More show-going last night: first to see Purple Ivy Shadows do an early show at Luxx. I don't think they'd played in town in at least a year, maybe more, and this was the first NYC show they'd played since Field Guide came out earlier this year. I was afraid that there wouldn't be enough people there. Fortunately, there are lots of PIS fans around yet--it wasn't crowded, exactly, but the turnout wasn't disappointing either. And the show was fantastic--I love how they're getting more calm and confident with time. "Stay Up To Stray" was so classic rock. I realized after the show that I've been going to see them play for more than ten years now. I think the first time I saw them was at the Providence Indie-Pop Festival in the spring of 1992, and I remember an incredible show in some little Lower East Side squatters' haven whose name I forget, maybe in the fall of '93--if I remember it correctly, Uncle Wiggly were on the bill too, and played "Eleanor's Pizza Party." But mostly what I remember from that show was being at the back of the room and thinking I was drowning in the waves coming from Purple Ivy Shadows' amps, and then realizing I could still breathe it, just fine.
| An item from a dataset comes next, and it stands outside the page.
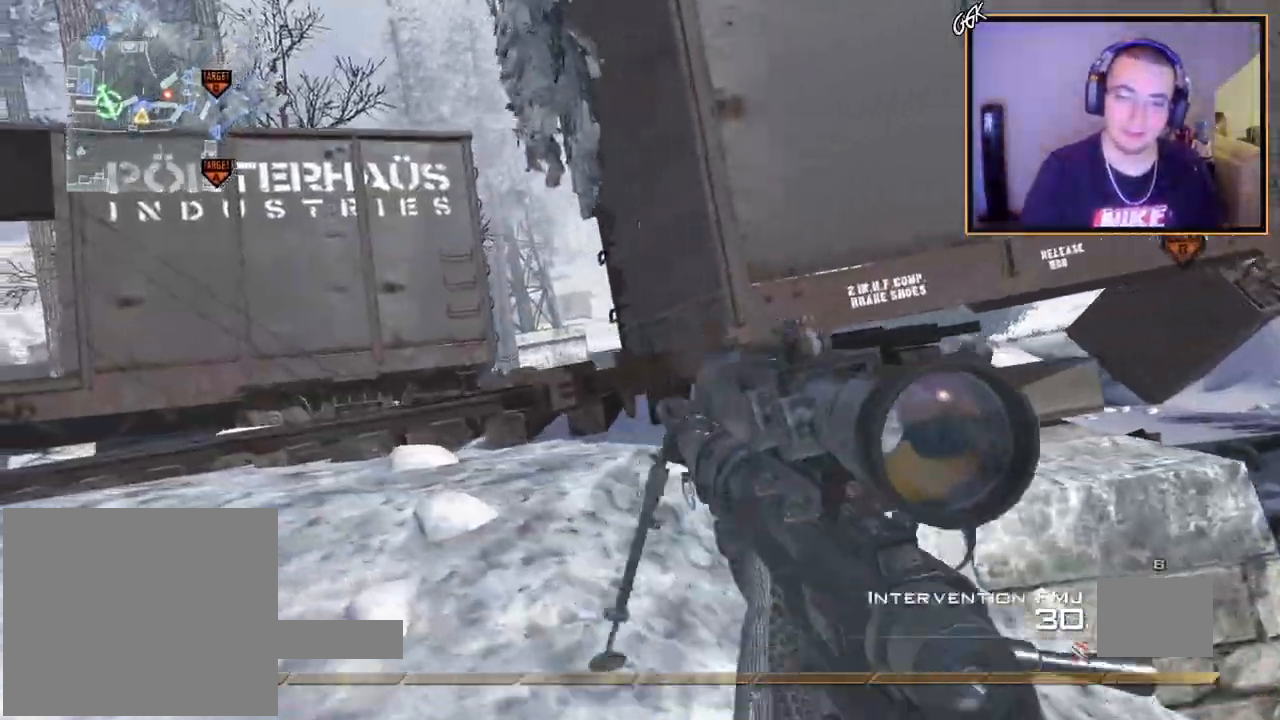
{"buttons": [], "left_stick": "up", "right_stick": "center", "events": [[83, "SQUARE", "up"], [116, "left_stick", "up"], [350, "right_stick", "right"], [467, "right_stick", "center"]]}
We skedaddled into the city after PIS played, and went to Tonic to see Sue Garner and Franklin Bruno, both of whom had Ted Reichman and Rick Brown playing with them--I suspect that I may have opened some of the lines of communication there. Franklin's songs sounded amazing with the piano/accordion/violin/percussion lineup; hope he gets to record with something similar. He did a partly improv-based song called, I think, "Goods," which I can't imagine would work nearly as well in most of the contexts in which he usually plays. (And I think his movement toward American-popular-song-type lyrics is doing his songwriting some good--if he's trying to write songs that could pass for standards, "Another" et al. are getting there fast.)